_REQUIREMENT A_
Rewrite the entries from the line containing "The image size" through the line containing "(E) red matte book at upper right, the", inclusive, switching "saucer" to "plate" and changing nothing else.

_EXTRACTED TEXT_
= = =

The top car is running >2° camber at the rear, which is not so good for straight line traction, but great for corners.

The middle car is running f**kING HEAPS (TM) of camber at the rear, which is almost certainly to achieve the fitment of seriously wide rubber, at the complete expense of common sense and straight line traction.

The bottom car looks pretty normal.

For a street car you want approx -1° to -1.5° on the rear and approx -1.5° to -2° on the front.  Any more starts to eat into tyre life unless you only drive it fast at night through the hills.  If you want to know how much camber you have, measure it yourself (straight edge, bubble level, ruler, calculator, basic trig), or get a wheel alignment and a report.

Hi mate, appreciate the response. I got a wheel alignment done today and it turned out that I have -1.5 at the front and around -2.2 camber on the rears which is pretty much spot on to what you said. 

I hate "Stance Nation" camber with a passion so I guess mine isn't too bad as is as I do have big 19" wheels and big tires that stick out a little. So I guess this is OK. I only dive occasionally and like taking corners with more grip was just wondering if my camber is "normal" as don't want it to look out of wack. 

Ps. Why do Stance people like outrageous negative camber so much? I think it's hideous. 

This is how my rear currently looks. Never really noticed the camber on the rear but R33 GTR's with larger wheels tend to have -2.2+ camber on the rear. 

Anyone know how much camber this GTR is running?

 

Oh don’t get me started on front and fear camber on R33s !

I got very tired of seeing my tyres chewed out on the inside because of what wheel alignment places said I must run for my car when all I wanted was the car to run flat on the road and wear the tires evenly.

Eventually ( after going to two noteable alignment places who told me it couldn’t be done ) I found a place that adjusted the camber to run flat on the road.

I run 255 on the front and 265 on the rear so and get full use out of the tyres even with the rear squatting down under load.

= = =

_DATA FOR THIS TASK_
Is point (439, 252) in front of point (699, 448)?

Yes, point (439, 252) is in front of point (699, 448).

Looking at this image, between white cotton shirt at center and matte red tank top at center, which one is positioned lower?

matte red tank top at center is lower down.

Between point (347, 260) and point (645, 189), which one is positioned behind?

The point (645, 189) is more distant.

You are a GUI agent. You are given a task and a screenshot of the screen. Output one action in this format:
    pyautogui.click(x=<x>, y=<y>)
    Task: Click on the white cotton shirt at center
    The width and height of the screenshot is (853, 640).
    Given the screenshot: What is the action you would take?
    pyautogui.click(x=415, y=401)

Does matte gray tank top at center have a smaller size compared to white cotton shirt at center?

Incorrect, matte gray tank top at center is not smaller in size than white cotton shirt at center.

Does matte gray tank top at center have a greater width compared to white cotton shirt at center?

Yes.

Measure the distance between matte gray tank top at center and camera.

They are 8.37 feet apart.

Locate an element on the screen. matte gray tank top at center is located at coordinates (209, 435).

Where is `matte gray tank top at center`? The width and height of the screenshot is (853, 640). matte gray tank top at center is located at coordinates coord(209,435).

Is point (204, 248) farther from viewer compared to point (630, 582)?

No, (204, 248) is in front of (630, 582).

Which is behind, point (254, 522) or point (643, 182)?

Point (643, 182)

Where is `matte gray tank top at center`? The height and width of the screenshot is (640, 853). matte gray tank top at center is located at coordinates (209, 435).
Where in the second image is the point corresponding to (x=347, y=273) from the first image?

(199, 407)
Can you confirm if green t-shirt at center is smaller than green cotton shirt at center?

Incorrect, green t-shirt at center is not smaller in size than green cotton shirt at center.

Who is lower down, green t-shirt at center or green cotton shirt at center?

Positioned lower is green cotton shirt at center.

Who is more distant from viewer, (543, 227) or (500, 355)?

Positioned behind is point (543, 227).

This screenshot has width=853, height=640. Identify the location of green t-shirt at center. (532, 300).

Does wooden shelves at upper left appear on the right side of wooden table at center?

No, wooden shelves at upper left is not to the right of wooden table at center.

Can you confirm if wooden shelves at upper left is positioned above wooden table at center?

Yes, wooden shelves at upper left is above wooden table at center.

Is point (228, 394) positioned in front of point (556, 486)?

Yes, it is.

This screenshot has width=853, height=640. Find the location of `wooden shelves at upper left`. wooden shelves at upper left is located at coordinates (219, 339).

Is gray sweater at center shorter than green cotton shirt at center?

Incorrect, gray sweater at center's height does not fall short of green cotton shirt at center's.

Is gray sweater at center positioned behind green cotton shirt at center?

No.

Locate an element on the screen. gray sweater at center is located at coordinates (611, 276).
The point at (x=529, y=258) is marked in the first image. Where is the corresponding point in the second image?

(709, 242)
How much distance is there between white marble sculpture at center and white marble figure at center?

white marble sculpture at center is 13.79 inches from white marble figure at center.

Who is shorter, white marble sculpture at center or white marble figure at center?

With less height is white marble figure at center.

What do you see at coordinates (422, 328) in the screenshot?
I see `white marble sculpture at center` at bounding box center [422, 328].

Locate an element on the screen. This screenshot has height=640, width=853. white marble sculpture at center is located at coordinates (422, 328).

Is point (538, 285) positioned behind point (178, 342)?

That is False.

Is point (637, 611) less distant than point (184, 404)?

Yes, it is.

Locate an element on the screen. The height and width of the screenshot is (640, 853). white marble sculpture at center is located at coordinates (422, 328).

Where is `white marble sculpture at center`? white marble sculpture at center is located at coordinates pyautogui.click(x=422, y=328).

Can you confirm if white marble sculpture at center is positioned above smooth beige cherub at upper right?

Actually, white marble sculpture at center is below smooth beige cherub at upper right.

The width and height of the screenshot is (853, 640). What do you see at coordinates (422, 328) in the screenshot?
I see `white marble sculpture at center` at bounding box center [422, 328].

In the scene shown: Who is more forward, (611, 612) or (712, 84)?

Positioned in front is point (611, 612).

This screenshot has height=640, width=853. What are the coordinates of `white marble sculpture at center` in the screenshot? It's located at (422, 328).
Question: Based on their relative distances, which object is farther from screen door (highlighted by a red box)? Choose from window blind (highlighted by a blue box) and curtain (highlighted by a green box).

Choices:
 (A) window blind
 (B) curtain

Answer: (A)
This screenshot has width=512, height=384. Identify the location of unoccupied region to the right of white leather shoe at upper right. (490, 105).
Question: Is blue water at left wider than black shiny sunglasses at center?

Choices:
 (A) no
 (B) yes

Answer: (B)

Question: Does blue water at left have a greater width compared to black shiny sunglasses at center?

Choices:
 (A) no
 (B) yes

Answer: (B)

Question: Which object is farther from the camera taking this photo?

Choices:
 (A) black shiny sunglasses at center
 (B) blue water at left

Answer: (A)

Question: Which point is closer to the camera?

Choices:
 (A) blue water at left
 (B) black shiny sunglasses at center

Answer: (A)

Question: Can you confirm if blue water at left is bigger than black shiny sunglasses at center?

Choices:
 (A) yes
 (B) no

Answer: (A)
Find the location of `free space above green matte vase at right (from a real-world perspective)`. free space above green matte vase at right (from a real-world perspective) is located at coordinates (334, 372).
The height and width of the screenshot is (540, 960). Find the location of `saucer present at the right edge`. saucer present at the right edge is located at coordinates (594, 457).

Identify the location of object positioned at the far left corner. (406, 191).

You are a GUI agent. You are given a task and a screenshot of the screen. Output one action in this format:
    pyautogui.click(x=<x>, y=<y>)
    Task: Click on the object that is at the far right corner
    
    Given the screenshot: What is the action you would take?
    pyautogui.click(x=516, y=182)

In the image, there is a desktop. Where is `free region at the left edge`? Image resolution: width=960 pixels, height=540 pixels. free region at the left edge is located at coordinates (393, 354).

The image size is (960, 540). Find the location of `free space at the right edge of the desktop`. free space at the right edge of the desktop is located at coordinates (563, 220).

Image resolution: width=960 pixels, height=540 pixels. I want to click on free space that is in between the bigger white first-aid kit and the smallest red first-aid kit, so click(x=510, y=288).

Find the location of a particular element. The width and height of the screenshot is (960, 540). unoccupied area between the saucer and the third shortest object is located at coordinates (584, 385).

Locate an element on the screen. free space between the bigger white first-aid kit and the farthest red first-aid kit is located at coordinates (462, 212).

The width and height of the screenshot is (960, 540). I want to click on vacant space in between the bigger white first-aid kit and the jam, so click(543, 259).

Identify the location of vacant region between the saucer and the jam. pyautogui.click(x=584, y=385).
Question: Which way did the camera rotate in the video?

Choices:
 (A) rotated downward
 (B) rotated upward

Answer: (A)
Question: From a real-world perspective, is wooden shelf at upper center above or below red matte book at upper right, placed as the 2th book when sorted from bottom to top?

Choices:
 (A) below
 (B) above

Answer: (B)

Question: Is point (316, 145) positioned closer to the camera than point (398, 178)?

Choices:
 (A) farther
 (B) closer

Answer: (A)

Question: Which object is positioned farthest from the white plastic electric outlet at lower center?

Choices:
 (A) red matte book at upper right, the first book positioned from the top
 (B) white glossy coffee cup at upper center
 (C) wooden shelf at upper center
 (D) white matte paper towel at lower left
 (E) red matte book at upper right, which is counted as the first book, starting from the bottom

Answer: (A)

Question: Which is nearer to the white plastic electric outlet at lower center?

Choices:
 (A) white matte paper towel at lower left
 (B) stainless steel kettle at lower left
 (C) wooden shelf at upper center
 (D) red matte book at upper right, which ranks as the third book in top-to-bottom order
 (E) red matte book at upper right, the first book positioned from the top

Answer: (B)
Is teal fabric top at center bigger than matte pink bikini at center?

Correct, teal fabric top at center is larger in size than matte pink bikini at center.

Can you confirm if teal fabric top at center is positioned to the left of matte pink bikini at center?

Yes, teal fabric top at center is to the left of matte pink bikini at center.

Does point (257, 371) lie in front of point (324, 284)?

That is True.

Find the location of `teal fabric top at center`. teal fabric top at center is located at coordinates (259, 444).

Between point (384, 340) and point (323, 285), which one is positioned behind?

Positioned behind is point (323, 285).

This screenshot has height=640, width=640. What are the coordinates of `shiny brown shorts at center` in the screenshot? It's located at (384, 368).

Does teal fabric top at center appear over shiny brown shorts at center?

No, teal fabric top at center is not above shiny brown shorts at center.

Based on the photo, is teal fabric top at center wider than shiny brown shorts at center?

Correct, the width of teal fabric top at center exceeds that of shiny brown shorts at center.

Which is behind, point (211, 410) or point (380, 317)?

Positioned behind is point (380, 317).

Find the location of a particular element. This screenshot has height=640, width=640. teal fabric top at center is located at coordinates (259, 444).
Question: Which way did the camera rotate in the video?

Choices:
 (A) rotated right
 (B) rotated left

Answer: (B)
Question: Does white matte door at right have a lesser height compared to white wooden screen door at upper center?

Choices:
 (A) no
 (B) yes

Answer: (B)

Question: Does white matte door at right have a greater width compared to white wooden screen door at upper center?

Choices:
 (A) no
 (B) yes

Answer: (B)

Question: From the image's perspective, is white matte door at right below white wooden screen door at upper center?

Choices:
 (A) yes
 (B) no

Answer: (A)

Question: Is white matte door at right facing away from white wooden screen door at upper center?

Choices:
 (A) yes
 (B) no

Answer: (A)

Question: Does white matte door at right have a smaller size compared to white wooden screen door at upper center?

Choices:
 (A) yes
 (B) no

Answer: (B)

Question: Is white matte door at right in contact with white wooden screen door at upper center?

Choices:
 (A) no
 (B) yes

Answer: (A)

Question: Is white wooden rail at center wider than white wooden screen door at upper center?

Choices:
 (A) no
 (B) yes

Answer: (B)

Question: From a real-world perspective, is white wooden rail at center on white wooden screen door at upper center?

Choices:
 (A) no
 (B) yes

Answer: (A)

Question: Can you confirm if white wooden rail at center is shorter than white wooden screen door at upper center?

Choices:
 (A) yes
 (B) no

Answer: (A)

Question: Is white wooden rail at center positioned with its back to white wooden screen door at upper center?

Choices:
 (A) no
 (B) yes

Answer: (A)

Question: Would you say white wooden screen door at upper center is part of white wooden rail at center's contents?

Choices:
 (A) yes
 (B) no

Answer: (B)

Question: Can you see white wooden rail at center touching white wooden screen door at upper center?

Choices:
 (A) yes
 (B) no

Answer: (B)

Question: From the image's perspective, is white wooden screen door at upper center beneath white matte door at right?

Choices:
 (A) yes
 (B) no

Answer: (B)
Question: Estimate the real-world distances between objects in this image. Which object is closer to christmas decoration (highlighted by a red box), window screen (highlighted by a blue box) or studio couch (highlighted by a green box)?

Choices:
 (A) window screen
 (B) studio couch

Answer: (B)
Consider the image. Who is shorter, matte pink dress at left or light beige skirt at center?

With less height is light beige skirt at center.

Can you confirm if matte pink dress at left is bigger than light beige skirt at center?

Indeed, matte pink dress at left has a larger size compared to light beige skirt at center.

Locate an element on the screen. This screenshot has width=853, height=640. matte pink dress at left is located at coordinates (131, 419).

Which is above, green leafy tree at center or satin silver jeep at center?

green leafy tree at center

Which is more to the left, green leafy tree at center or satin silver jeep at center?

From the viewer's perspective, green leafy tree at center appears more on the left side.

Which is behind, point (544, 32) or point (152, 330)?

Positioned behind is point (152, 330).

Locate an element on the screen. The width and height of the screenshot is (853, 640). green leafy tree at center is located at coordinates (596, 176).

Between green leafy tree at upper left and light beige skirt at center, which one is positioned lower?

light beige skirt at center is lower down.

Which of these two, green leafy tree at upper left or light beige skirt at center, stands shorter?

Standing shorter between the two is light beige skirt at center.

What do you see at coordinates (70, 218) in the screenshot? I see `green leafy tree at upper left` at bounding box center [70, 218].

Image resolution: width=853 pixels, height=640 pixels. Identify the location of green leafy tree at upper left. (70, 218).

= = =

_REQUIREMENT B_
Answer from the camber thread:
(i) What rear camber range does it suggest for a street car?
(ii) What rear camber did the wheel alignment report for the poster who got one done?
(iii) What tire widths does the last poster run on the front and on the rear?

_EXPECTED OUTPUT A_
The image size is (960, 540). Find the location of `free space at the right edge of the desktop`. free space at the right edge of the desktop is located at coordinates (563, 220).

Image resolution: width=960 pixels, height=540 pixels. I want to click on free space that is in between the bigger white first-aid kit and the smallest red first-aid kit, so click(x=510, y=288).

Find the location of a particular element. The width and height of the screenshot is (960, 540). unoccupied area between the plate and the third shortest object is located at coordinates (584, 385).

Locate an element on the screen. free space between the bigger white first-aid kit and the farthest red first-aid kit is located at coordinates (462, 212).

The width and height of the screenshot is (960, 540). I want to click on vacant space in between the bigger white first-aid kit and the jam, so click(543, 259).

Identify the location of vacant region between the plate and the jam. pyautogui.click(x=584, y=385).
Question: Which way did the camera rotate in the video?

Choices:
 (A) rotated downward
 (B) rotated upward

Answer: (A)
Question: From a real-world perspective, is wooden shelf at upper center above or below red matte book at upper right, placed as the 2th book when sorted from bottom to top?

Choices:
 (A) below
 (B) above

Answer: (B)

Question: Is point (316, 145) positioned closer to the camera than point (398, 178)?

Choices:
 (A) farther
 (B) closer

Answer: (A)

Question: Which object is positioned farthest from the white plastic electric outlet at lower center?

Choices:
 (A) red matte book at upper right, the first book positioned from the top
 (B) white glossy coffee cup at upper center
 (C) wooden shelf at upper center
 (D) white matte paper towel at lower left
 (E) red matte book at upper right, which is counted as the first book, starting from the bottom

Answer: (A)

Question: Which is nearer to the white plastic electric outlet at lower center?

Choices:
 (A) white matte paper towel at lower left
 (B) stainless steel kettle at lower left
 (C) wooden shelf at upper center
 (D) red matte book at upper right, which ranks as the third book in top-to-bottom order
 (E) red matte book at upper right, the first book positioned from the top

_EXPECTED OUTPUT B_
(i) Approximately -1° to -1.5°.
(ii) Around -2.2.
(iii) 255 on the front and 265 on the rear.